(Photos with camera intrinsics)
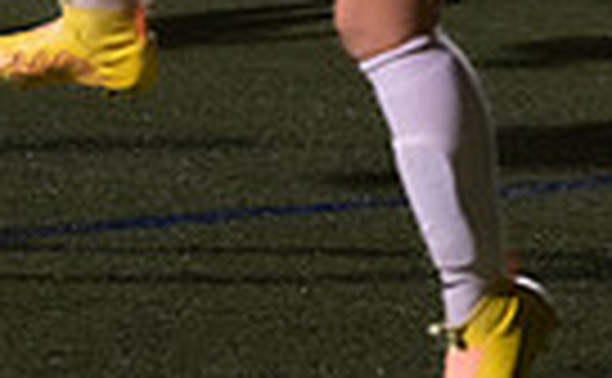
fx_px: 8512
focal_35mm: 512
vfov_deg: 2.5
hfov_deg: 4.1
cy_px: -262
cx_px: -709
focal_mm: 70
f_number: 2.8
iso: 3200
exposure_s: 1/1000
==
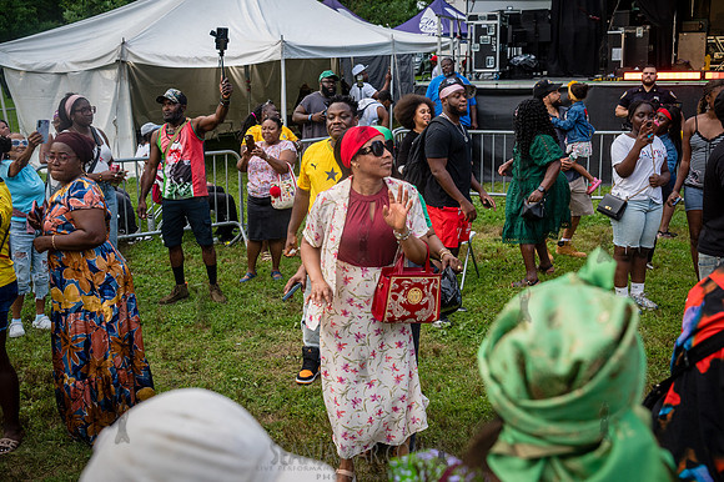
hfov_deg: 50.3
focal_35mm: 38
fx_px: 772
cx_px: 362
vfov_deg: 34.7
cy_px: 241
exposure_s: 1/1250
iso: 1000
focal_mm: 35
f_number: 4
---
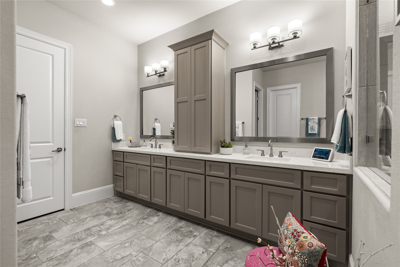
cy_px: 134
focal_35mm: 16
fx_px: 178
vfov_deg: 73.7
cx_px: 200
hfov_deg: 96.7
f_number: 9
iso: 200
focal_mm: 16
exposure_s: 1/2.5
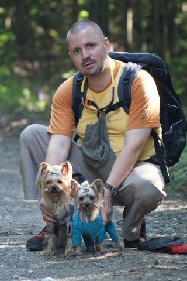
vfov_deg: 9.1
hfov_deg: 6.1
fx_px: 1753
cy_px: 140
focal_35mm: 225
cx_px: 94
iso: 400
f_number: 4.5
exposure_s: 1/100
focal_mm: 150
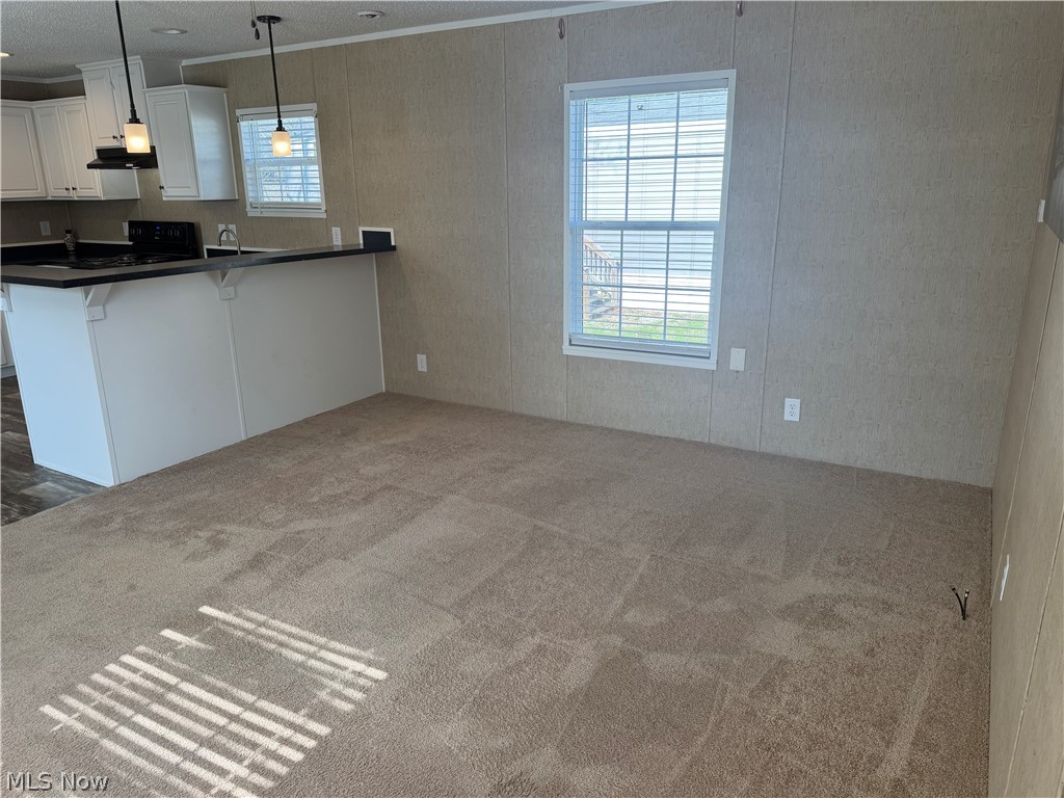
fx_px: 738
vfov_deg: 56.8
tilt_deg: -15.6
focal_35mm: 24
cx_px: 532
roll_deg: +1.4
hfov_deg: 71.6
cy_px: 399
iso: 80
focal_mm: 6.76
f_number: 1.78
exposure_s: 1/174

[Job item] Restate word for word only the lines above from the line containing "fx_px: 8512" to the line containing "exposure_s: 1/1000", both of them included.

[Output for this exercise]
fx_px: 8512
focal_35mm: 512
vfov_deg: 2.5
hfov_deg: 4.1
cy_px: -262
cx_px: -709
focal_mm: 70
f_number: 2.8
iso: 3200
exposure_s: 1/1000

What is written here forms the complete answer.